Given the rate of database daily growth, I’m going to take you through some database management tasks to give you a better understanding of how you can keep up.
Consider an OLTP database that is active 24*6 and is around 10TB in size.
Taking daily full backup of databases whose size is 10TB can be a very demanding task, especially for an OLTP database. Even with better hardware, the backup time would be around five to seven hours. Therefore, having a proper backup strategy in place is as important as maintaining its availability.
It would be wise to consider having a weekly full backup with daily differential and hours transaction backup when looking at the time and cost of resources.
Using third party tools to backup the database is a better option. These tools not only help you in reducing the time taken to backup the database, but also reduces the size of the compressed backup.
Performing normal index maintenance tasks on a very large database is not the same as performaning on a regular size database. REBUILDING index on big tables having big indexes is very time consuming. This is something that also causes blocking on the servers which hampers the performance of other applications.
The only way to maintain the indexes on such a huge database is to REORGANIZE them. REBUILD index option can only be chosen during index corruption or when there is an absolute need to REBUILD a particular large index.
One important option that we need to consider for creating indexes on such a large database is to use is to specify WITH SORT_IN_TEMPDB in the statement. SORT_IN_TEMPDB forces the index build to occur in tempdb, and when it is complete, it is then written to its destination filegroup. This is an often-overlooked option that can provide huge reductions in index build times.

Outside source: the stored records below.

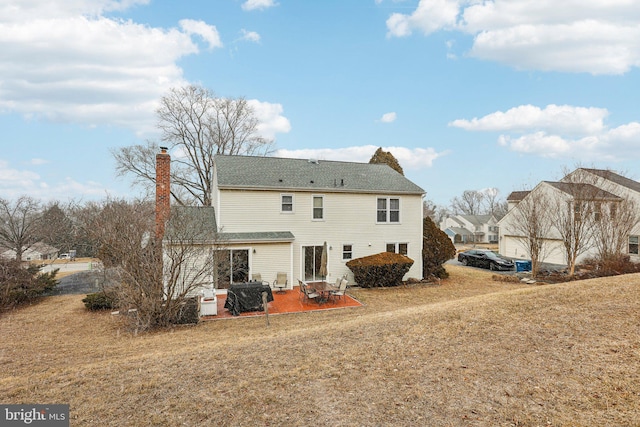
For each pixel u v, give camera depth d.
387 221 20.23
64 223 36.06
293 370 5.70
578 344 6.17
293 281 18.20
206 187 34.34
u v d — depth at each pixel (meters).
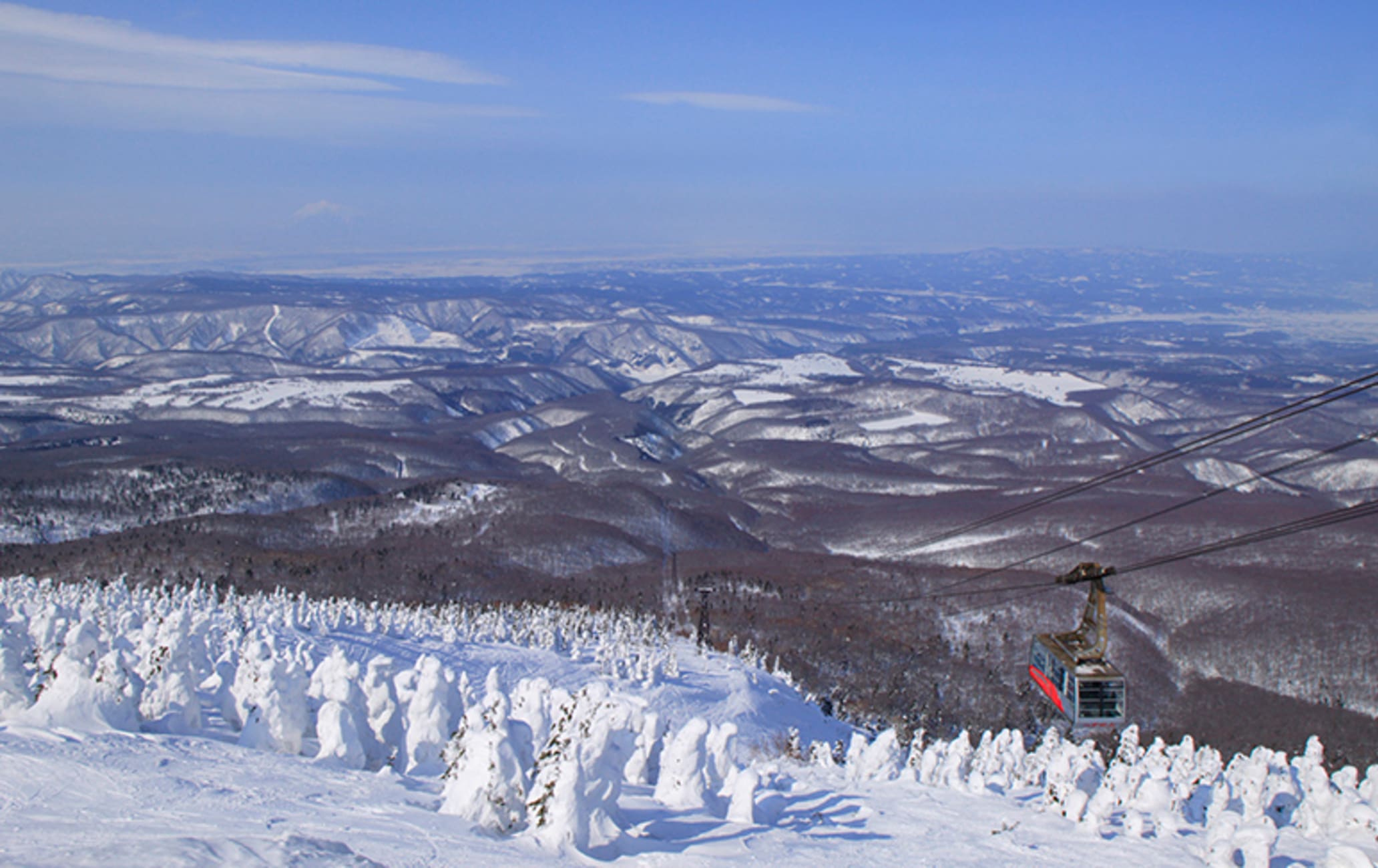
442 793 35.44
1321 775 44.97
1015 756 57.94
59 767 33.69
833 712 125.38
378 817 31.66
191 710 45.34
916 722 120.44
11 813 28.45
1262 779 45.97
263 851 25.56
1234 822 40.69
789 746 75.88
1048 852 37.69
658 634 140.88
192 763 36.62
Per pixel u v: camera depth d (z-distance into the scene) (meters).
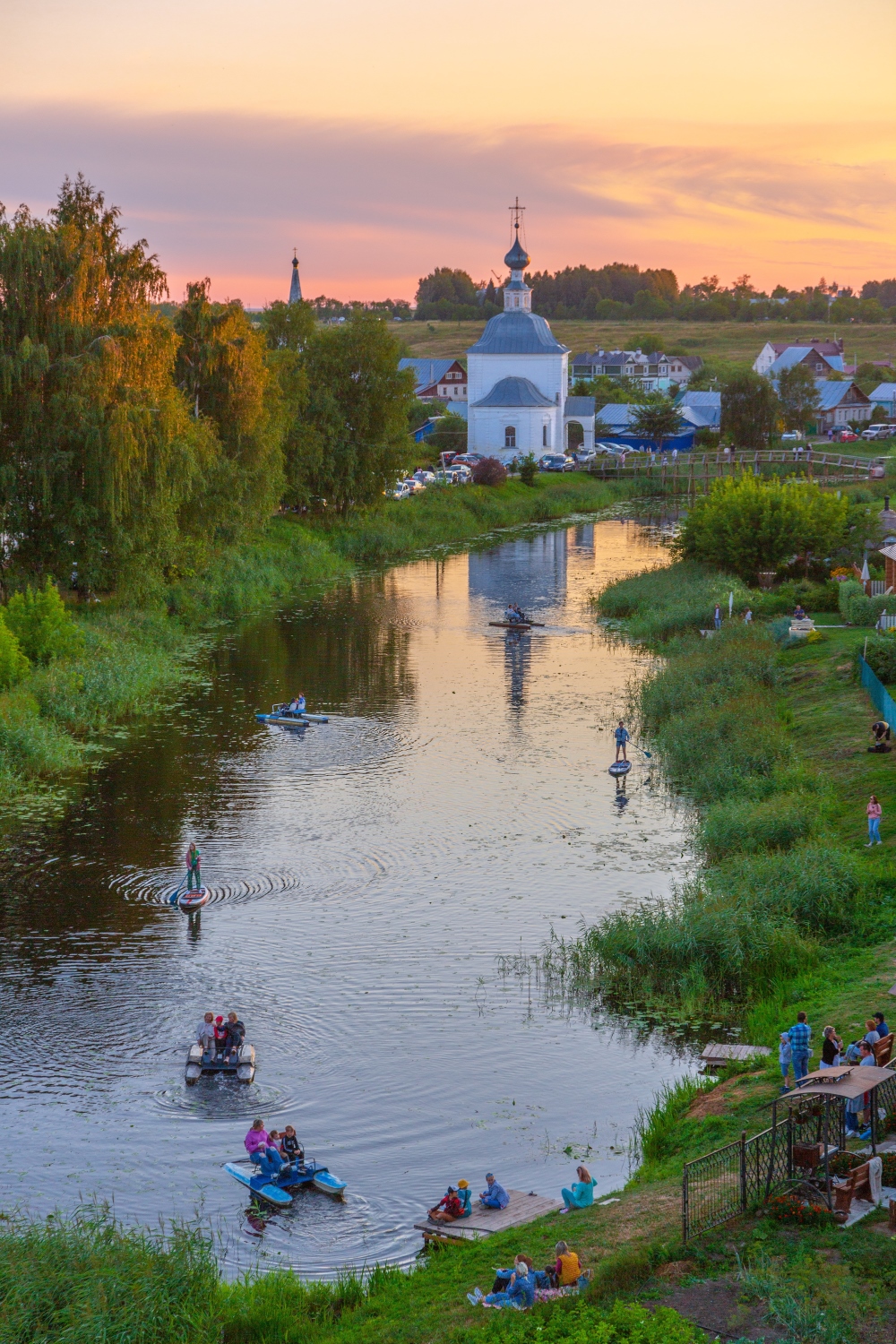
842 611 75.06
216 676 68.50
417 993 33.16
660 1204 22.17
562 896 39.31
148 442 68.12
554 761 53.56
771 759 49.19
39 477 65.75
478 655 74.19
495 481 144.62
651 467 166.50
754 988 32.84
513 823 45.84
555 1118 27.45
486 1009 32.41
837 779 46.41
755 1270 19.62
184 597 81.69
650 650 75.31
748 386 193.62
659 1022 31.75
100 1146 26.45
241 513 90.19
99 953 35.16
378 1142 26.66
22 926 36.81
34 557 69.12
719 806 44.66
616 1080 29.06
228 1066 29.45
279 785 50.00
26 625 61.56
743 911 34.91
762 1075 27.47
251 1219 24.19
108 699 59.62
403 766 52.69
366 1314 20.52
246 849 43.12
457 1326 19.39
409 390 118.62
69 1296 20.67
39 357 64.38
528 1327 18.77
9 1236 22.41
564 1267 20.00
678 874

Another advantage of reorganizing the index is that we can stop the operation in the middle if the execution time overlaps business hours – and this will not cause the index to go in ROLLBACK state.
Database Consistency Check (DBCC)
DBCC command is used to check the consistency and integrity of the database. This command helps us to make sure that our databases are in a healthy state and if in case any issue/corruption occurs then this command helps to identify and fix the issue.
Executing the DBCC command is very resource-intensive. It causes constrain on both memory and disk. Running DBCC command on such a large database can be very risky because if the command does not execute in the allotted time frame and if we try to KILL the execution process it will go in ROLLBACK state. This is not only time consuming but also jeopardizes the consistency of the database. Hence running this command on a very large OLTP database is not a feasible option.
The speed of completion of this command completely depends on the Memory provided and the type of RAID used for hosting the tempdb database.
Other options can be used such as DBCC CHECKTABLE against individual tables or groups of tables on a rotating basis, DBCC CheckDB WITH PHYSICAL_ONLY. This option limits the processing to check the integrity of the physical structure of the page and record headers in addition to the consistency between the pages for the allocation structures (data and indexes).
The most recommended and best option is to have a STANDBY server, restore the backup of the production database on that server, and then run the DBCC command. If the consistency checks run ok on the standby database, the production database should be ok as it is the source of the standby. If the standby database reports corruption, then DBCCs or other tests for corruption can be run against the production database.
I hope this gives you a better understanding of the complexity and management options for very large databases in SQL Server.